Mike Gibbs

Although choosing a plan for Lake Street and Park Avenue in River Forest has been on the table for months, River Forest trustees still want more information before deciding on the firm they will negotiate to develop the village-owned site.

So much more information that during a committee of the whole meeting called for 7 p.m. on Wednesday, Aug. 26, that village trustees will get presentations from the three prospective developers — Centrum Partners/Pine Grove Partners, Keystone Ventures and Pathways Senior Living — who brought their concepts forward to the Economic Development Commission back in March. 

Centrum would like to construct a high-end apartment building with ground-floor retail. Keystone, owned by local developer Tim Hague, offered a multi-use building with condominiums and retail. Pathways proposed an assisted living facility. 

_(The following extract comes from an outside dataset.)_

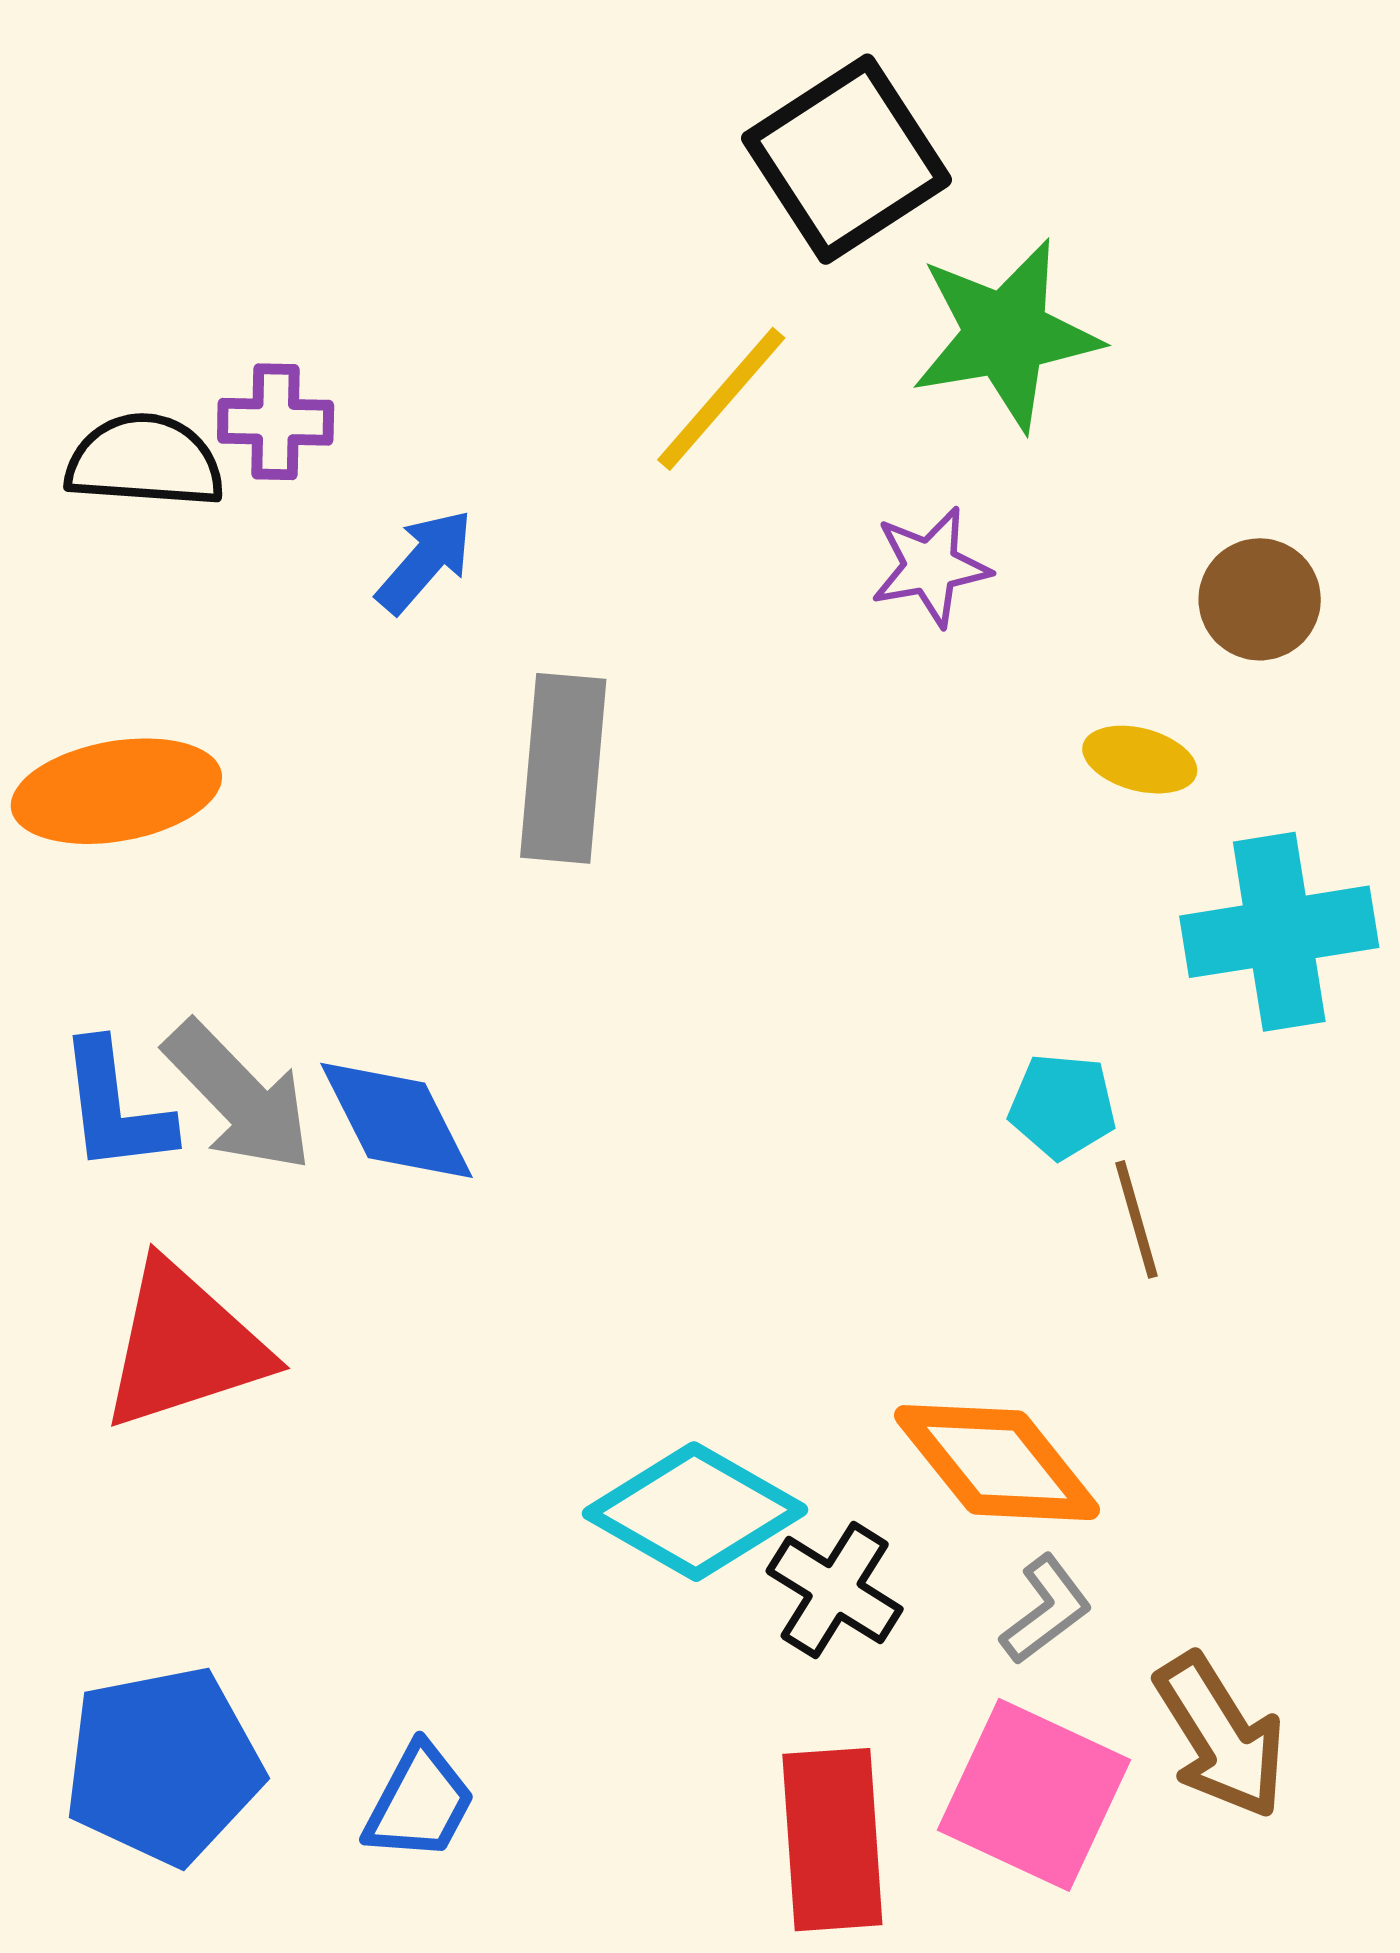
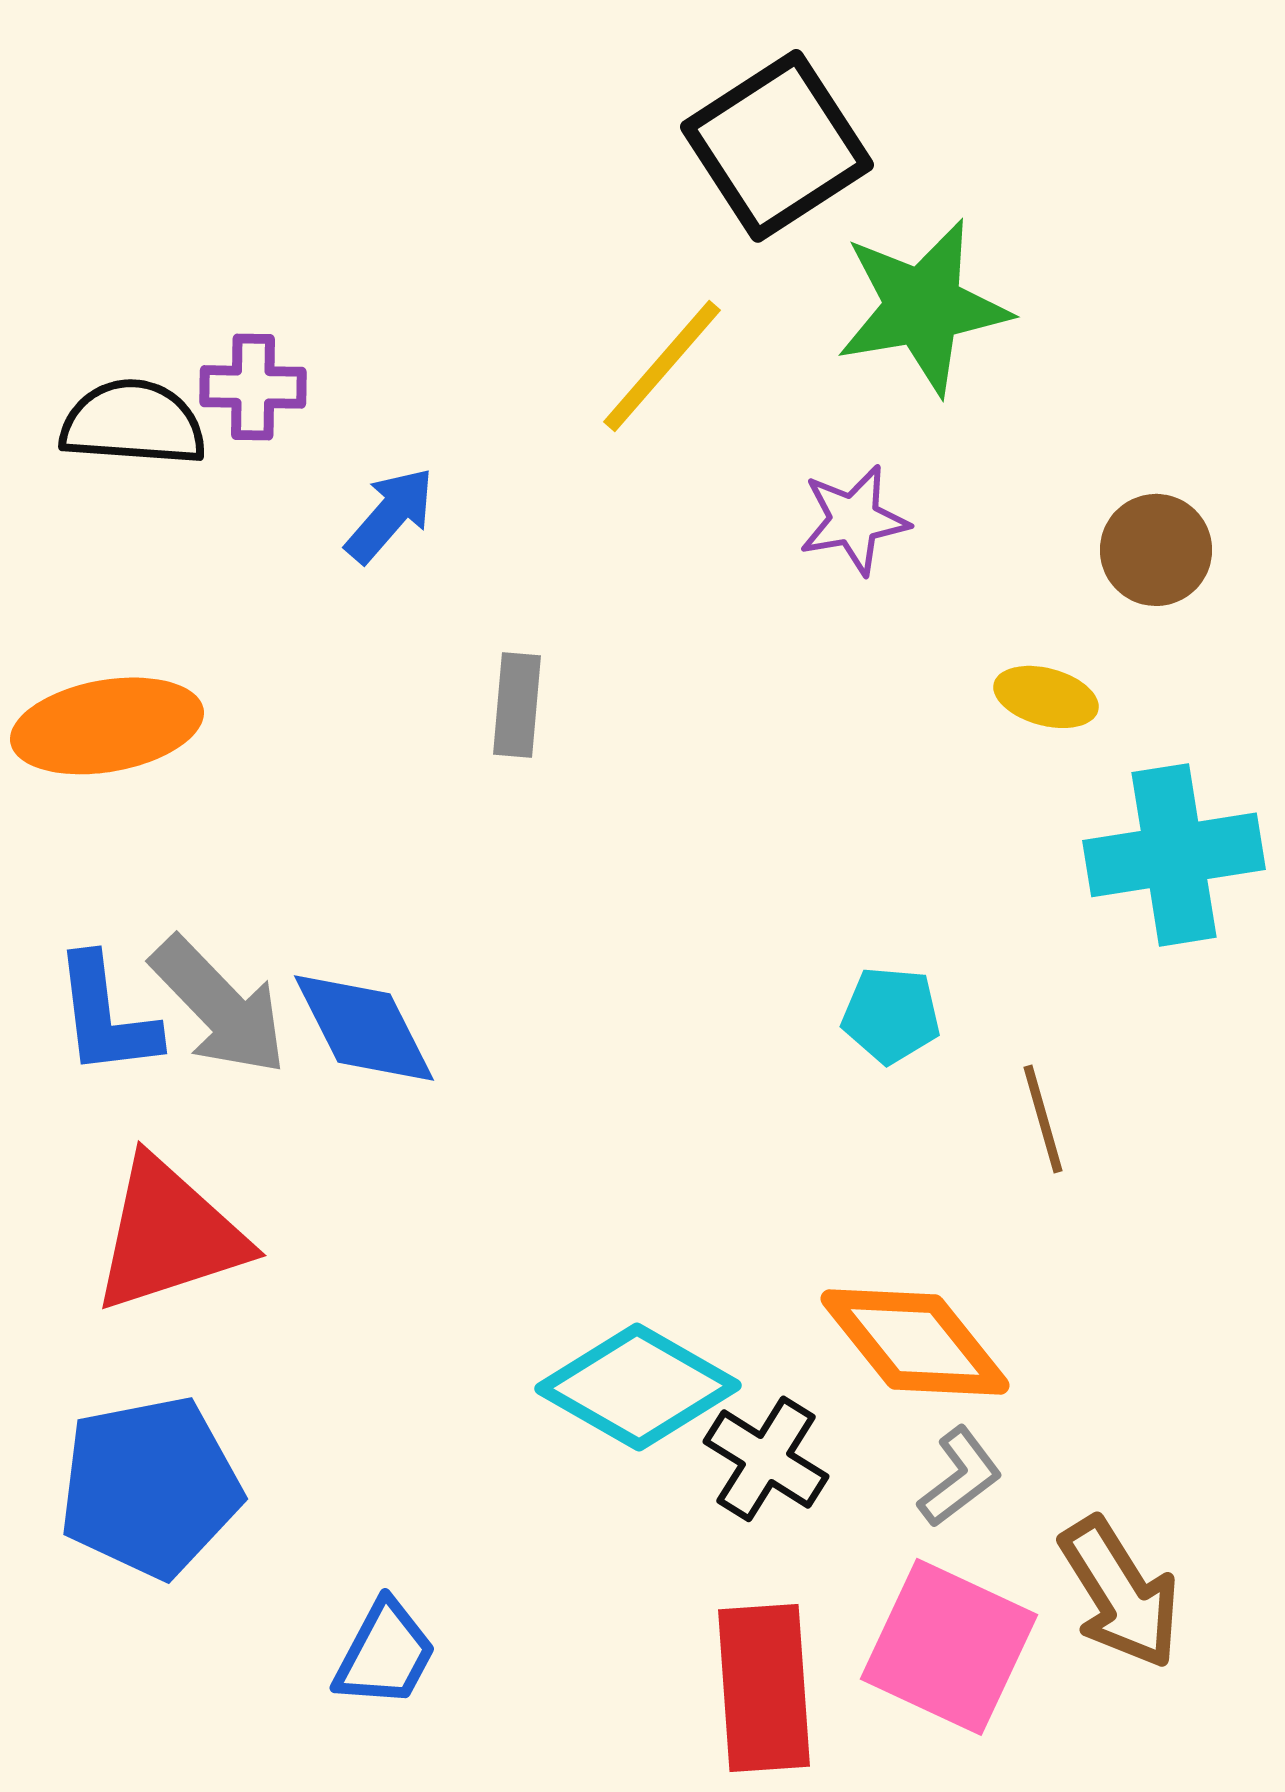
gray rectangle: (563, 768) -> (517, 705), size x0.6
cyan pentagon: (1062, 1106) -> (891, 1015), moved
blue pentagon: (163, 1765) -> (150, 1487), moved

Mounds of material, including questions posed by trustees and residents and information from all three developers, has been brought forward since the EDC began studying the best use for the land at Lake and Park earlier this year.

Still, Trustee Susan Conti would like to learn about the projects “with fresh eyes and a different perspective, ask questions and clarify information.”

Trustee Mike Gibbs said he needed a lot more information. 

“I’m especially interested in finding out why the assisted living facility went away before it got to us,” Gibbs said. “I think the EDC presented information that was filtered.” 

After three meetings, in which the proposals were under review, the EDC in early May recommended choosing Centrum as the preferred developer. About a week later, trustees balked at taking a vote after hearing residents’ concerns over parking, traffic and the impact on nearby Lincoln Elementary School. 

The EDC re-affirmed its recommendation on Aug. 19, and now must await how trustees will proceed and whether the panel will be involved in the next phase of the process. 

Commissioners seemed to indicate it might be appropriate for trustees to address residents’ concerns. A decision on a preferred developer could come sometime this fall.

Keystone Ventures offered two different schemes. One would offer 16,000 square feet of commercial leasable space on the ground floor, with 34 condominiums on four upper floors. The second would provide 12,000 square feet of commercial space, 28 condominiums on four upper floors and seven townhouses.

A concept, offered by Pathways Senior Living, proposed constructing a senior-assisted living facility. The EDC rejected it, not because they felt that type of development wasn’t needed, but because it was not an appropriate fit for the location. 

Transit-oriented development was best suited for the area, commissioners said, which was one of the reasons they opted for Centrum’s plan, which consisted of a six-story building with 80 one-bedroom and two-bedroom upscale apartments and about 2,650 square feet of retail space. 

Commissioners also believed that it offers housing that is currently not available in River Forest: a rental development that would allow people who were not ready to buy to get a feel for the community and provide an outlet for empty-nesters who want to stay in the village and not have to take on ownership.

EDC member Collette English Dixon, who is in real estate development, pointed to Central Station, an 80-unit rental project in downtown Evanston, which was principally constructed to attract doctors and nurses who work at a nearby hospital. Project developers were amazed that the tenants are predominately baby boomers who want to continue to live in the city. 

“It doesn’t have a lot of amenities, it has nice units. It’s an interesting demographic,” she said.